La loi marocaine n° 2-00 relative aux droits d’auteur protège notamment les programmes informatiques, les créations graphiques et les œuvres numériques dès leur création. Le dépôt n’est donc pas indispensable pour faire naître la protection, mais il facilite la preuve de l’auteur et de la date de réalisation.
L’auteur reste titulaire de ses droits moraux, qui sont inaliénables et sans limitation de durée. Les droits patrimoniaux, permettant notamment de reproduire, modifier, commercialiser ou adapter une création, peuvent être transférés. Cette cession doit être organisée par écrit et suffisamment délimitée.
Salarié, freelance ou stagiaire
Pour une œuvre créée par un salarié dans le cadre de son contrat de travail, la loi considère les droits patrimoniaux comme transférés à l’employeur dans la mesure justifiée par ses activités habituelles. Une clause précise reste néanmoins recommandée, particulièrement pour les créations réalisées en dehors des missions ordinaires.
La situation est plus risquée avec un freelance. Le paiement d’une facture transfère la propriété du fichier ou du livrable remis, mais pas nécessairement tous les droits d’auteur. Sans cession écrite, la startup peut ne disposer que d’une autorisation d’utilisation limitée.
Le stagiaire n’est pas assimilé automatiquement à un salarié. Une convention de stage standard organise principalement la mission, l’encadrement et les obligations des parties. Elle ne garantit pas à elle seule le transfert des droits sur un algorithme, une interface ou une identité visuelle.
Rédiger une cession précise
Le contrat doit identifier les créations concernées et les droits patrimoniaux transférés : reproduction, représentation, adaptation, modification, traduction, distribution et commercialisation.
Il doit également préciser les usages autorisés, les supports concernés, la durée et le territoire. En l’absence de mention territoriale, la cession peut être interprétée comme limitée au pays dans lequel elle a été accordée. La protection générale des droits patrimoniaux court pendant la vie de l’auteur et 70 ans après son décès.
La rémunération de la cession doit être explicitement prévue. Une clause prétendant transférer indistinctement toutes les œuvres futures est à éviter : la loi marocaine considère nulle la cession globale des œuvres qui n’existent pas encore.
Distinguer marque et création
Le dépôt du nom et du logo auprès de l’OMPIC protège la marque dans les classes de produits ou services choisies.

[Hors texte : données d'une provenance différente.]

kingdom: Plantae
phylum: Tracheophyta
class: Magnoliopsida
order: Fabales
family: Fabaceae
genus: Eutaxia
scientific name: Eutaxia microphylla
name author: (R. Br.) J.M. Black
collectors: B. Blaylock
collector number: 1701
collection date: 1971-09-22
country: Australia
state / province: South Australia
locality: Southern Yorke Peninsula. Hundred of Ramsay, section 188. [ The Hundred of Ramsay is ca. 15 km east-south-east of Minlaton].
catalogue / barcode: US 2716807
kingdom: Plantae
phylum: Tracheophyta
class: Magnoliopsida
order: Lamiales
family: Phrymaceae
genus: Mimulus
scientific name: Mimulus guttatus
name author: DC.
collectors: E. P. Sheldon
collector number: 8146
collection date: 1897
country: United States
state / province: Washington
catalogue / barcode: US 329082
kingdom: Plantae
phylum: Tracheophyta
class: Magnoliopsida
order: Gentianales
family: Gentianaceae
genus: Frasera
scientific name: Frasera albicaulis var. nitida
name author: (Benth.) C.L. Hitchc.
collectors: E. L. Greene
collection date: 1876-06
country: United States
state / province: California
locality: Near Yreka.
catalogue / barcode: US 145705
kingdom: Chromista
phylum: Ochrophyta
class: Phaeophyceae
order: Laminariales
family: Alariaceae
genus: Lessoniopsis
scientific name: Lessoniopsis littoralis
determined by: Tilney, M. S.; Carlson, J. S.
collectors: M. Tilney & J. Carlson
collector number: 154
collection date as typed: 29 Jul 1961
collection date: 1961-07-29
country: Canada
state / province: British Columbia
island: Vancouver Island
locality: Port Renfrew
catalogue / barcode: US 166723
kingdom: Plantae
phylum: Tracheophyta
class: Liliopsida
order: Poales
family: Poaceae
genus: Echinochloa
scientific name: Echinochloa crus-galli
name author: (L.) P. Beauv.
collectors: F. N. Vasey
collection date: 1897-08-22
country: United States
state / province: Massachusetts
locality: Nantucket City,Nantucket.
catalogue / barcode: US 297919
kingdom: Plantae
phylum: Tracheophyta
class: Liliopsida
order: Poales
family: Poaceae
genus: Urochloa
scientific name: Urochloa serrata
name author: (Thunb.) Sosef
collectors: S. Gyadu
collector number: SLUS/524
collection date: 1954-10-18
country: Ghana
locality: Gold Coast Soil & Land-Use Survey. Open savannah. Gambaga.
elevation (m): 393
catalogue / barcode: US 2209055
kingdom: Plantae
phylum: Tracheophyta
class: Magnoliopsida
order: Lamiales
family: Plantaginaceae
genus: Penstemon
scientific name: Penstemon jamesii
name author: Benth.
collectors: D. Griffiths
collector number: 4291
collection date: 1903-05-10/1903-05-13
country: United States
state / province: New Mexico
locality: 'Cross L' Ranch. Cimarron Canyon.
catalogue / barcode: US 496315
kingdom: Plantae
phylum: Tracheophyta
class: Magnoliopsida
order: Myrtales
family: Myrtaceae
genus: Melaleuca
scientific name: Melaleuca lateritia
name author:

Il ne règle cependant pas le litige avec le designer qui aurait créé le logo sans céder ses droits d’auteur.
Pour le code, la startup doit conserver les versions du dépôt Git, les cahiers des charges, les factures, les procès-verbaux de livraison et des preuves d’horodatage fiables. Ces éléments documentent l’antériorité et la chaîne de propriété, sans remplacer le contrat de cession.
Auditer les licences open source
Chaque composant externe doit être inventorié avec sa licence. Certaines licences permissives imposent surtout de conserver des mentions. Les licences copyleft, comme la GPL, peuvent entraîner des obligations de mise à disposition du code correspondant lorsqu’un logiciel dérivé est distribué.
La GPL n’oblige donc pas automatiquement à publier toute une plateforme SaaS. L’effet dépend de l’architecture, des interactions entre composants et du mode d’exploitation. Un audit spécialisé évite de découvrir ces contraintes pendant la due diligence.
Régulariser avant la levée
Les investisseurs vérifieront les contrats des développeurs, designers, agences et fondateurs historiques. Ils chercheront également les cessions, la liste des composants open source et la preuve que la société détient les actifs qu’elle valorise.
Si des documents manquent, la startup doit faire signer un accord de cession confirmatif aux anciens contributeurs avant les négociations. Un accord de confidentialité protège les informations secrètes, mais ne transfère aucun droit par lui-même.
L’option la plus sûre consiste donc à joindre, dès le début de chaque mission, une annexe consacrée à la confidentialité et une cession détaillée des droits patrimoniaux. Une startup ne possède réellement sa technologie que lorsqu’elle peut en démontrer toute la chaîne de propriété.